Gefährliche Orte, die nicht unbedingt gefährlich sind: Die Landesregierung hat nun hunderte Straßen und Plätze unter anderem in Köln, Dortmund und Aachen benannt, zu deren Auskunft sie der VerfGH auf Betreiben der AfD verpflichtet hatte.
Die Landesregierung Nordrhein-Westfalen hat am Mittwoch Hunderte Straßen und Plätze genannt, die "gefährlich und verrufen" im Sinne des Polizeigesetzes (PolG) sein sollen. Sie beantwortet damit eine Anfrage von AfD-Abgeordneten aus dem Jahr 2017. Weil das Innenministerium diese Anfrage zunächst nicht vollständig beantworten wollte, hatte es jahrelangen Streit gegeben.
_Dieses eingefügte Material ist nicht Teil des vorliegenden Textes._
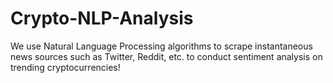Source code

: # Crypto-NLP-Analysis
We use Natural Language Processing algorithms to scrape instantaneous news sources such as Twitter, Reddit, etc. to conduct sentiment analysis on trending cryptocurrencies!

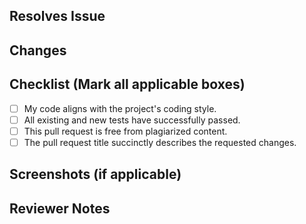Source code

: ## Resolves Issue

<!-- Remove this section if not applicable -->
<!-- Example: Resolves #15 -->

## Changes

<!-- Provide a brief description of the changes introduced by this pull request. -->

## Checklist (Mark all applicable boxes)

<!-- Please mark the checkboxes, by putting an x inside -->
<!-- Example: [x] Lorem ipsum dolor sit amet. -->

- [ ] My code aligns with the project's coding style.
- [ ] All existing and new tests have successfully passed.
- [ ] This pull request is free from plagiarized content.
- [ ] The pull request title succinctly describes the requested changes.

## Screenshots (if applicable)

<!-- Include screenshots showcasing the changes, especially for UI-related updates. -->

## Reviewer Notes

<!-- Include any important information or instructions for reviewers if applicable -->
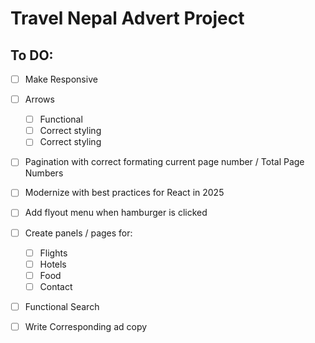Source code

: # Travel Nepal Advert Project

## To DO:
- [ ] Make Responsive
- [ ] Arrows
    - [ ] Functional
    - [ ] Correct styling
    - [ ] Correct styling
    
- [ ] Pagination with correct formating current page number / Total Page Numbers

- [ ] Modernize with best practices for React in 2025

- [ ] Add flyout menu when hamburger is clicked

- [ ] Create panels / pages for:
    - [ ] Flights
    - [ ] Hotels
    - [ ] Food
    - [ ] Contact

- [ ] Functional Search

- [ ] Write Corresponding ad copy
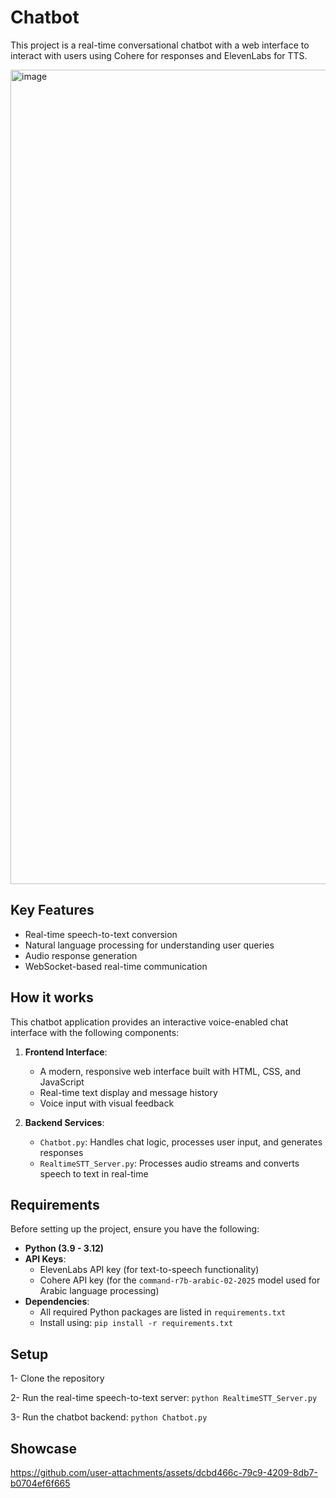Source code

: # Chatbot

This project is a real-time conversational chatbot with a web interface to interact with users using Cohere for responses and ElevenLabs for TTS.

<img width="1659" height="1303" alt="image" src="https://github.com/user-attachments/assets/9ab34162-3b3e-4084-a75f-1670008f4864" />

## Key Features

- Real-time speech-to-text conversion
- Natural language processing for understanding user queries
- Audio response generation
- WebSocket-based real-time communication

## How it works

This chatbot application provides an interactive voice-enabled chat interface with the following components:

1. **Frontend Interface**:
   - A modern, responsive web interface built with HTML, CSS, and JavaScript
   - Real-time text display and message history
   - Voice input with visual feedback

2. **Backend Services**:
   - `Chatbot.py`: Handles chat logic, processes user input, and generates responses
   - `RealtimeSTT_Server.py`: Processes audio streams and converts speech to text in real-time

## Requirements

Before setting up the project, ensure you have the following:

- **Python (3.9 - 3.12)**
- **API Keys**:
  - ElevenLabs API key (for text-to-speech functionality)
  - Cohere API key (for the `command-r7b-arabic-02-2025` model used for Arabic language processing)
- **Dependencies**:
  - All required Python packages are listed in `requirements.txt`
  - Install using: `pip install -r requirements.txt`

## Setup
1- Clone the repository
  
2- Run the real-time speech-to-text server: `python RealtimeSTT_Server.py`
  
3- Run the chatbot backend: `python Chatbot.py` 

## Showcase

https://github.com/user-attachments/assets/dcbd466c-79c9-4209-8db7-b0704ef6f665
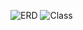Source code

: ![ERD](https://github.com/user-attachments/assets/f5cd392d-cf2a-41a3-afc7-c4287942ca94)
![Class](https://github.com/user-attachments/assets/9c506303-44f4-4778-86a5-7088f7776641)
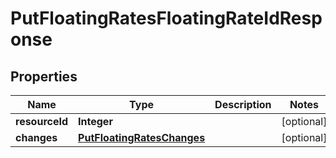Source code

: # PutFloatingRatesFloatingRateIdResponse

## Properties
Name | Type | Description | Notes
------------ | ------------- | ------------- | -------------
**resourceId** | **Integer** |  |  [optional]
**changes** | [**PutFloatingRatesChanges**](PutFloatingRatesChanges.md) |  |  [optional]
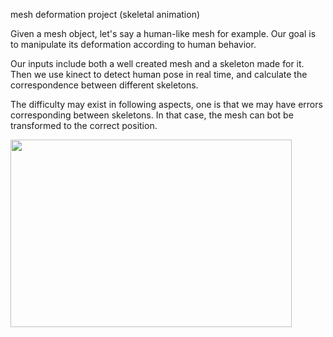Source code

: mesh deformation project (skeletal animation)

Given a mesh object, let's say a human-like mesh for example. Our goal is to manipulate its deformation according to human behavior.

Our inputs include both a well created mesh and a skeleton made for it. Then we use kinect to detect human pose in real time, and calculate the correspondence between different skeletons.

The difficulty may exist in following aspects, one is that we may have errors corresponding between skeletons. In that case, the mesh can bot be transformed to the correct position.

<a href="final result"><img src="https://cloud.githubusercontent.com/assets/4888418/22627005/7ced4668-ebf4-11e6-938d-79a5d63d5474.png" align="center" height="300" width="450" ></a>
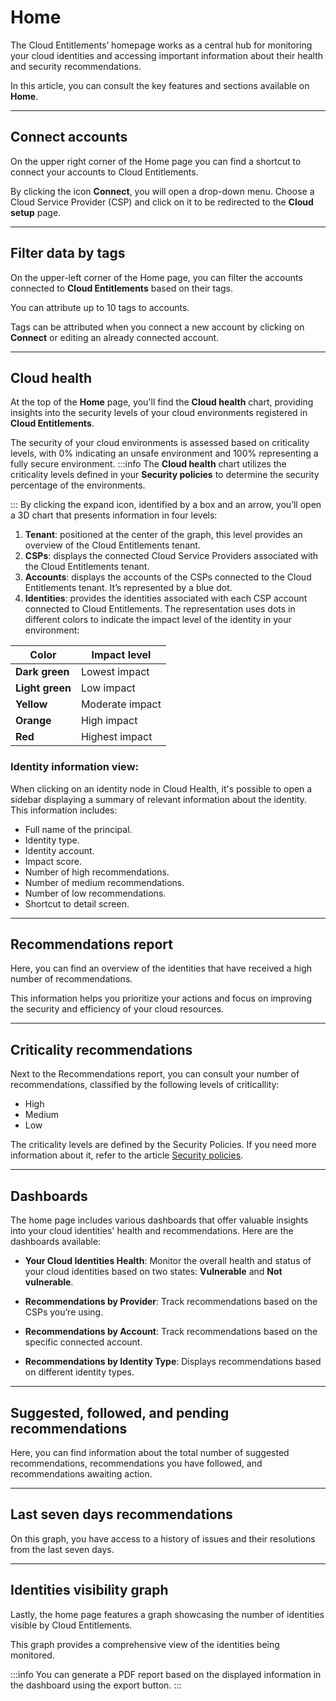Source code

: # Home

The Cloud Entitlements’ homepage works as a central hub for monitoring your cloud identities and accessing important information about their health and security recommendations.

In this article, you can consult the key features and sections available on **Home**.

---

## Connect accounts
On the upper right corner of the Home page you can find a shortcut to connect your accounts to Cloud Entitlements. 

By clicking the icon **Connect**, you will open a drop-down menu. Choose a Cloud Service Provider (CSP) and click on it to be redirected to the **Cloud setup** page. 

---

## Filter data by tags

On the upper-left corner of the Home page, you can filter the accounts connected to **Cloud Entitlements** based on their tags.

You can attribute up to 10 tags to accounts.

Tags can be attributed when you connect a new account by clicking on **Connect** or editing an already connected account.

---
## Cloud health

At the top of the **Home** page, you'll find the **Cloud health** chart, providing insights into the security levels of your cloud environments registered in **Cloud Entitlements**.

The security of your cloud environments is assessed based on criticality levels, with 0% indicating an unsafe environment and 100% representing a fully secure environment.
:::info
The **Cloud health** chart utilizes the criticality levels defined in your **Security policies** to determine the security percentage of the environments.

:::
By clicking the expand icon, identified by a box and an arrow, you’ll open a 3D chart that presents information in four levels:

1. **Tenant**: positioned at the center of the graph, this level provides an overview of the Cloud Entitlements tenant.
2. **CSPs**: displays the connected Cloud Service Providers associated with the Cloud Entitlements tenant.
3. **Accounts**: displays the accounts of the CSPs connected to the Cloud Entitlements tenant. It’s represented by a blue dot.
4. **Identities**: provides the identities associated with each CSP account connected to Cloud Entitlements. The representation uses dots in different colors to indicate the impact level of the identity in your environment:

| **Color**      | **Impact level**   |
|------------|-----------------|
| **Dark green** | Lowest impact   |
| **Light green**| Low impact      |
| **Yellow**     | Moderate impact |
| **Orange**     | High impact     |
| **Red**        | Highest impact  |

### Identity information view:
When clicking on an identity node in Cloud Health, it's possible to open a sidebar displaying a summary of relevant information about the identity. This information includes:

* Full name of the principal.
* Identity type.
* Identity account.
* Impact score.
* Number of high recommendations.
* Number of medium recommendations.
* Number of low recommendations.
* Shortcut to detail screen.

---

## Recommendations report
Here, you can find an overview of the identities that have received a high number of recommendations. 

This information helps you prioritize your actions and focus on improving the security and efficiency of your cloud resources.

---

## Criticality recommendations
Next to the Recommendations report, you can consult your number of recommendations, classified by the following levels of criticallity: 


* High
* Medium
* Low

The criticality levels are defined by the Security Policies. If you need more information about it, refer to the article [Security policies](/v3-32/docs/cloud-entitlements-security-policies). 


---

## Dashboards
The home page includes various dashboards that offer valuable insights into your cloud identities' health and recommendations. Here are the dashboards available:

* **Your Cloud Identities Health**: Monitor the overall health and status of your cloud identities based on two states:  **Vulnerable** and **Not vulnerable**.

* **Recommendations by Provider**: Track recommendations based on the CSPs you’re using.

* **Recommendations by Account**: Track recommendations based on the specific connected account.

* **Recommendations by Identity Type**: Displays recommendations based on different identity types.

---

## Suggested, followed, and pending recommendations
Here, you can find information about the total number of suggested recommendations, recommendations you have followed, and recommendations awaiting action. 

---

## Last seven days recommendations
On this graph, you have access to a history of issues and their resolutions from the last seven days.

---

## Identities visibility graph
Lastly, the home page features a graph showcasing the number of identities visible by Cloud Entitlements. 

This graph provides a comprehensive view of the identities being monitored. 

:::info
You can generate a PDF report based on the displayed information in the dashboard using the export button.
:::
Die Landesregierung hatte in einer ersten Antwort vor zwei Jahren 44 Orte im Land nach dieser Definition benannt und Städten zugeordnet, konkrete Angaben dazu aber verweigert. Das sei unzulässig, hatte der Verfassungsgerichtshof (VerfGH) NRW moniert und die Landesregierung im Januar gezwungen, die Anfrage präsziser zu beantworten. Die Abgeordneten hätten einen Informationsanspruch aus § 30 Abs. 2 und 3 der Landesverfassung. Dort ist das Antrags- und Fragerecht geregelt.
Regierung konkretisiert 44 "gefährliche Orte" in NRW
Nun werden in einer seitenlangen Tabelle Straßen und Plätze genannt, die diese 44 Gebiete definieren. Besonders viele Ortsangaben werden für Köln, Dortmund und Essen genannt. Für Aachen sind 35 Ortsangaben aufgeführt, für Düsseldorf 14. So ist in der Landeshauptstadt damit das Bahnhofsviertel markiert, nicht aber die Altstadt.
Die Angaben beziehen sich auf den Zeitraum von Dezember 2010 bis Dezember 2017. Das NRW-Innenministerium hatte darauf hingewiesen, dass es sich bei den Begriffen "gefährliche und verrufene Orte" um polizeifachliche Bezeichnungen handelt, die irreführend seien.
Die AfD hatte argumentiert, die Bürger hätten ein Recht zu wissen, wo genau es gefährlich sei und was die Polizei vor Ort dagegen unternehme. Allerdings hatte sie ihre Anfrage auf einen Passus in § 12 des PolG NRW bezogen, in dem es um Identitätsfeststellungen geht.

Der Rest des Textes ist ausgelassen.